An apple’s bright exterior may attract the eye and protect the flesh inside, but it’s more than just packaging. It contains quercetin, a fabulous flavonoid that’s great for the heart and hard on allergies and that douses the fire of inflammation.

OK, the health rhetoric is a bit overheated these days, and it’s hard to know what’s hype and what’s not. But from all I’ve heard, it’s foolish to peel and discard the skin of produce unless there’s a reason. Pesticide residue would be one, unless you buy organic or grow your own. I admit that I peel apples when making a pie, for a nicer texture, but with baked apples, I owe it to my body to eat them skin and all.

Fruit skins vary in their appeal. Plum skin can be bitter, but the ripe flesh makes up for that. Kumquats are tart inside, but their thin, tender skin is sugar-sweet. Citrus peels are cooked and made into a sweetened marmalade, or turned into thin strips with a zester to season a variety of dishes: lemon zest in a creamy pasta sauce, for example, or orange zest in a daube (a beefy French stew). After eating an orange for dessert, I often nibble the rind, dipped in turbinado sugar.

Supposedly, the peel of a black, overripe banana is edible and nutritious, and I’d eat one if forced. Apparently, it contains an antidepressant, so maybe that would cheer me up.

Most vegetable skin is fine if scrubbed clean with a stiff brush. There’s no reason to discard potato skins except that they won’t go through the holes in a ricer, and even then you can add them back in.
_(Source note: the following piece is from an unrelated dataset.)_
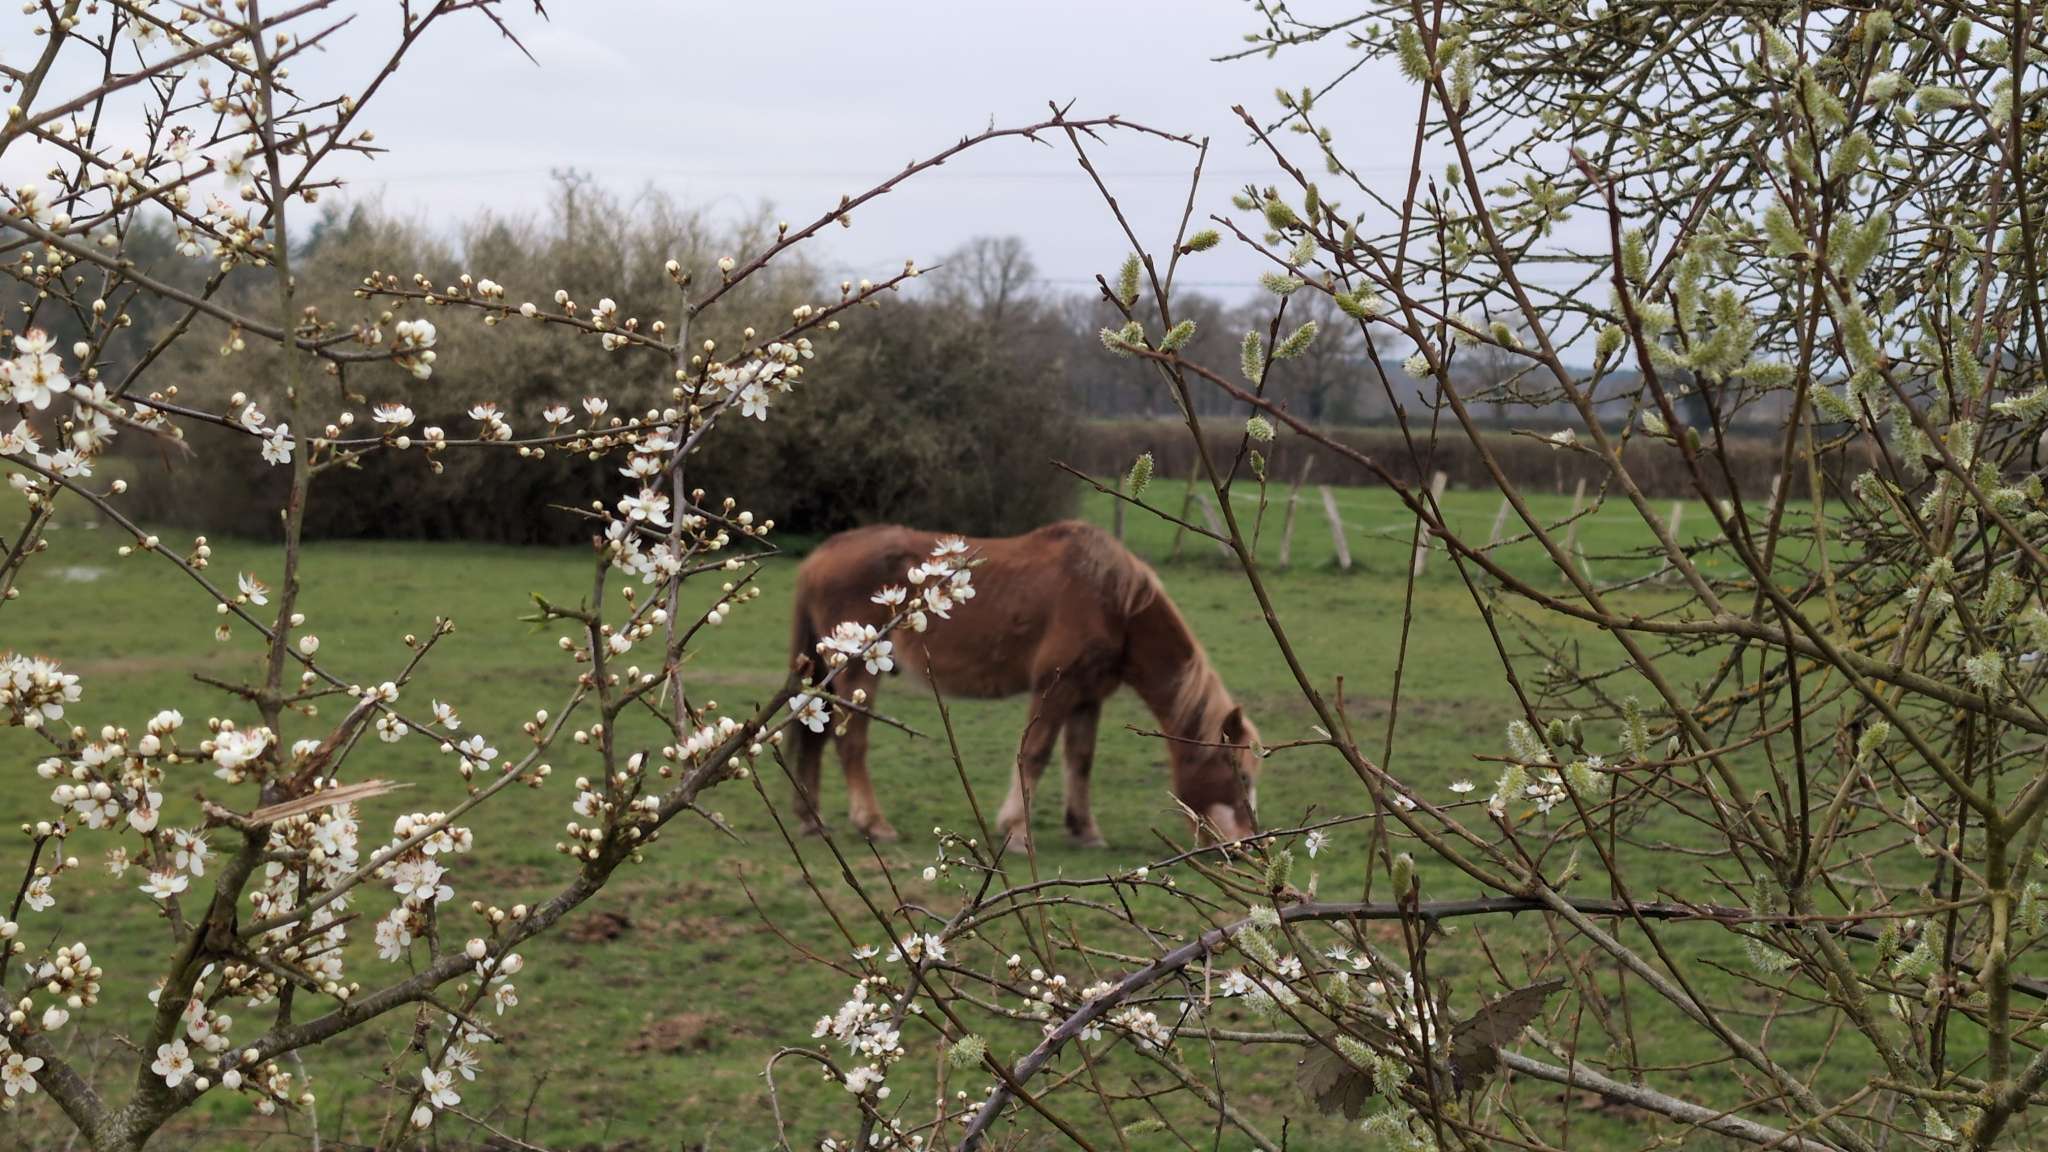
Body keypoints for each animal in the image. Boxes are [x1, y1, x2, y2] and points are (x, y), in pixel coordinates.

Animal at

Why throw out a food item that is sold by itself as a side dish, topped with bacon, sour cream and cheese?

Parsnips and carrots need peeling only if unusually grimy or scarred. Turnips and rutabagas need no peeling if they’re young. Beets I do peel if used raw. But cooking softens the skin, so it can usually be left on, though it tends to slip off of its own accord.
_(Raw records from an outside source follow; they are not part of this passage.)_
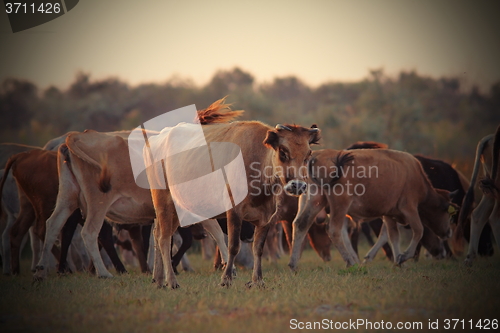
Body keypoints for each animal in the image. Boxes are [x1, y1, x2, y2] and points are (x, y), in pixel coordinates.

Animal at [288, 148, 456, 270]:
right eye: (445, 209)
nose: (448, 233)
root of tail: (316, 155)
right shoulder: (410, 208)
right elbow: (418, 230)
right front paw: (403, 257)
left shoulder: (388, 214)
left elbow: (393, 235)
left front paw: (399, 261)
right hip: (340, 204)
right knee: (334, 230)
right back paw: (350, 262)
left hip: (315, 200)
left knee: (301, 224)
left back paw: (293, 264)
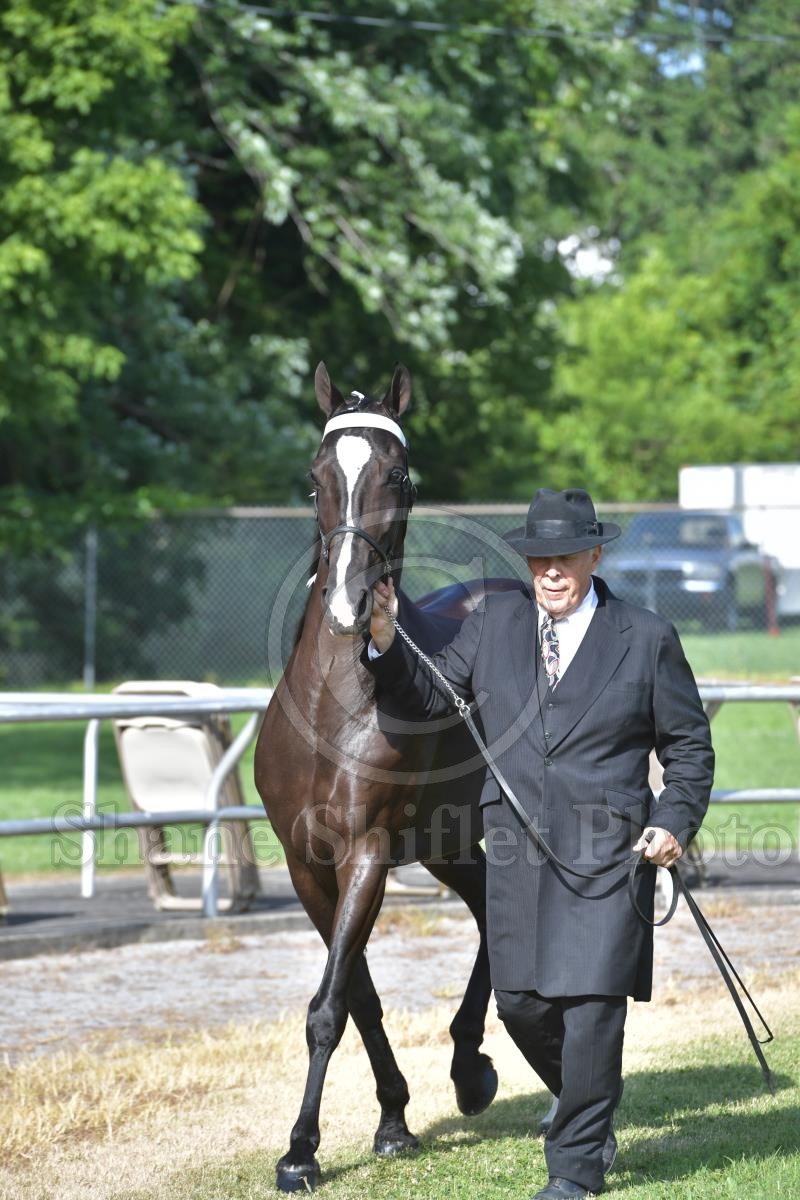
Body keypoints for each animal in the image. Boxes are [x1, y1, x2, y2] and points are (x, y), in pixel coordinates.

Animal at [254, 361, 526, 1193]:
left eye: (398, 475)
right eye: (316, 478)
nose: (347, 603)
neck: (337, 701)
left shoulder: (367, 854)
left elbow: (329, 1005)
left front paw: (300, 1150)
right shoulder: (308, 866)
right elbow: (358, 998)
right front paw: (393, 1123)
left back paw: (475, 1064)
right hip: (448, 846)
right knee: (486, 915)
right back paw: (469, 1065)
We take for granted that snap beans and edible-pod peas are eaten skin and all, though the pods of both are discarded after the seeds fully mature. Beans at the in-between stage, when the seeds are formed but not yet hard, vary as to type. Italian Romano beans have pods that often can be cooked to a wonderful tenderness. An heirloom variety named Garden of Eden can be eaten whole even when a foot long. Many cucumber varieties can be eaten unpeeled, too.
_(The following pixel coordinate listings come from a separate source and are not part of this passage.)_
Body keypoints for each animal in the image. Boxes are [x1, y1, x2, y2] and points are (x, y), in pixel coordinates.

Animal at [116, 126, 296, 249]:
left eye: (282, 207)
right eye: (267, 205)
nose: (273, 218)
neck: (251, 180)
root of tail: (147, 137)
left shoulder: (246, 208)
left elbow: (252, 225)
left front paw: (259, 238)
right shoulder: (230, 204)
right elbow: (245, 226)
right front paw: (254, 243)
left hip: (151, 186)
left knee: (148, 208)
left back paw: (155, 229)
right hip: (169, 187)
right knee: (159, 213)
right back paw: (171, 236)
The skin of ancho peppers is sometimes bitter, which may be why they’re often roasted over coals and placed in a paper bag to steam, for easy skin removal. People sometimes slit corn kernels and press out the creamy pulp to avoid eating the presumably indigestible skin. But I’m for fiber, and the skin is often where the best fiber lies. Eggplant? It has delicious skin, and I would relish its chewiness even if it weren’t a source of the antioxidant nasunin.